▶ **Amaç**
Aşağıdaki bakmak ve görmek üzerine makaleye göre yazar, pazar günü yürüyüşü nerede yapmayı planlamaktadır?

▶ **Makale**

────────────────────

Sunday, January 28, 2007

Bakmak ve Görmek Üzerine

Hepimizin iki gözü var. Hergün çevremizde milyonlarca şey duyuyoruz ama baktıklarımızı görebiliyormuyuz veya duyduklarımızın kaçını algılıyabiliyoruz??

Çoğu zaman kelimeleri dinler, ama yüzü görmeyiz. Çünkü çoğu zaman, sözcükler ve yüz birbirini yalanlar. Bir insan bir şeyi söylerken, başka bir şeyi gösterir. Zamanla yüzü, gözleri ve mimikleri görme yeteneğimizi tamamen kaybetmişiz. Biz sadece kelimeleri dinliyoruz.

Çoğu arkadaşım altıncı hissimin & sezgi gücümün kuvvetli olduğunu söyler durur, bende onlara iyi bir gözlemci olun sizinde sezgileriniz kuvvetlenecek diye cevap veririm:) Bence sadece izleyin. İnsanların nasıl bir şeyi söylerken, başka bir şey gösterdiğini görüp şaşıracaksınız. Eğer sezgin yoksa hayatının bir anlamı olmaz, sadece yaşarsın. Bir çeşit ot gibi; göremediklerinden sezemediklerinden mahrum, baktıkların ve duyduklarınla sınırlı bir kafeste.

Görmeye başladığın zaman, o zaman gerçeğin kokusunu alacaksın. Baktıklarını görmeye başlamak senin hayatına anlam ve keyif getirecek. Bugün pazar ne mi yapıcam..Caddebostan sahil yolunda adalara nazır şöyle güzel bir yürüyüş. Mavinin tonları, martılar, benim gibi yüyüyüş yapan insanlar.....bakıpta görmeye değer çok güzel şeyler olucak.

İyi pazarlar.

12 comments:

Anonymous said...

Çevremi değil görmek artık bakmak istemiyorum desem

eylem said...

────────────────────

▶ **Malzeme**
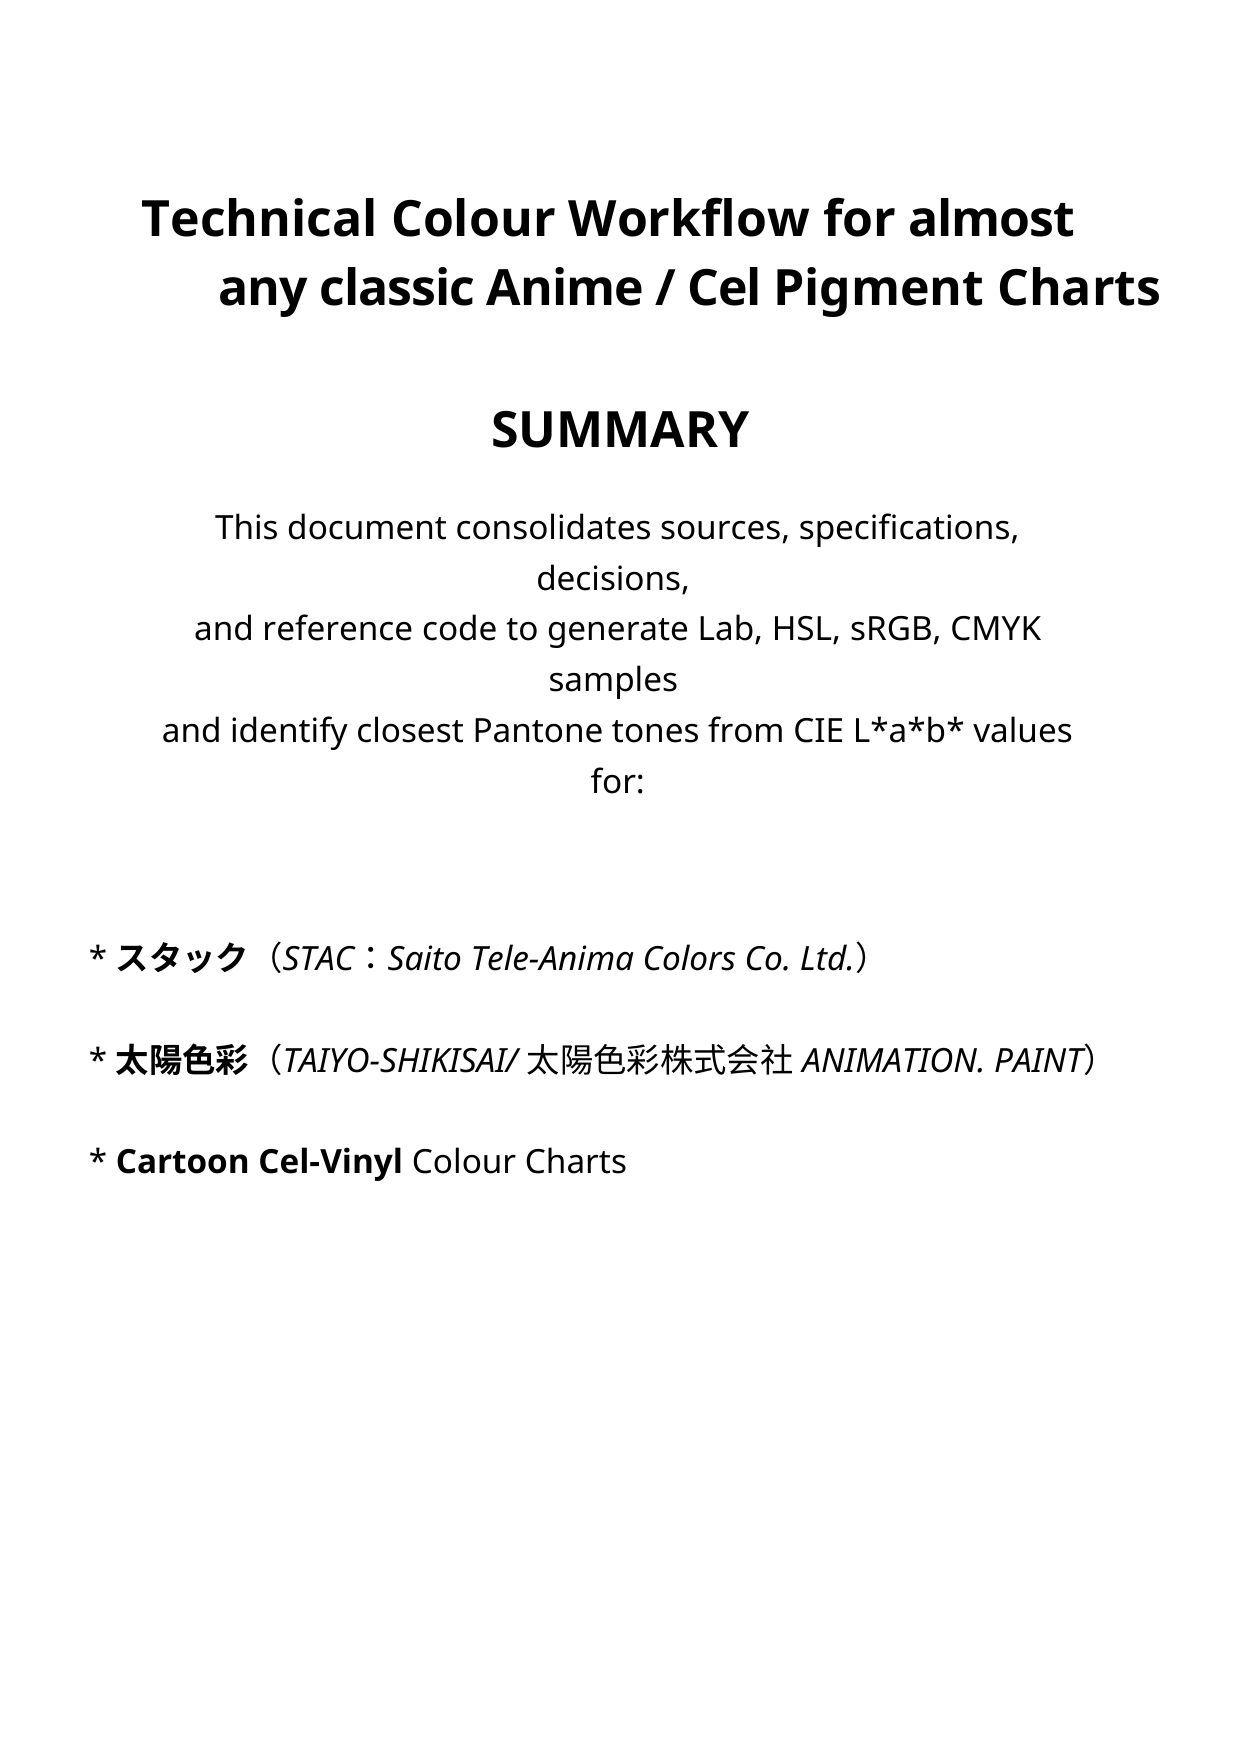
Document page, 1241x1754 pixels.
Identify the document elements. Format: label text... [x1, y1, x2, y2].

────────────────────

▶ **Alıştırmanın Yanıtı**
Caddebostan sahil yolunda, adalara nazır bir yürüyüş yapmayı planlamaktadır.